Reproduce word for word everything in the data below, from the line containing "Check: Temperature indicated by the digital" down to the line containing "Entered: 202.4; °C", both of those lines included. Omit the pictures from your answer.

- **DATA FOR REVIEW**:
◇ ◇ ◇

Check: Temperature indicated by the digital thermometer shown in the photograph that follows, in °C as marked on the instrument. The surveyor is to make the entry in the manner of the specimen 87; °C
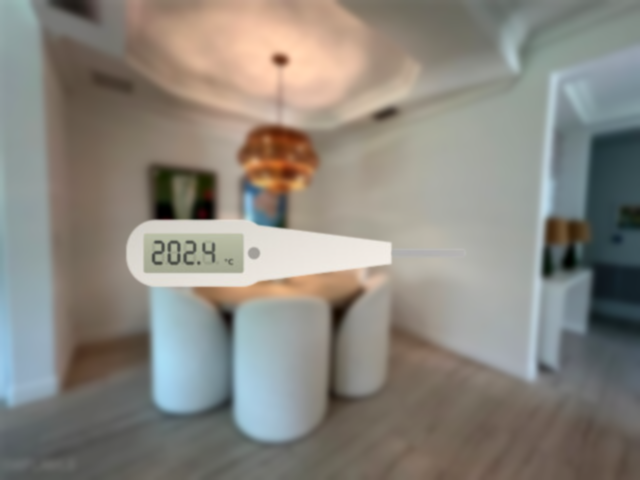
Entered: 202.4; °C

◇ ◇ ◇

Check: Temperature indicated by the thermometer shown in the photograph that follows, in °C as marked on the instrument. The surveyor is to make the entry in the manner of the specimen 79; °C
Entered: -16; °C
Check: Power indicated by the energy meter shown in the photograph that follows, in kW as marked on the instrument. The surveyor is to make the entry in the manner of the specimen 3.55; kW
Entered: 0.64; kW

◇ ◇ ◇

- **ANSWER BELOW**:
Check: Temperature indicated by the digital thermometer shown in the photograph that follows, in °C as marked on the instrument. The surveyor is to make the entry in the manner of the specimen 87; °C
Entered: 202.4; °C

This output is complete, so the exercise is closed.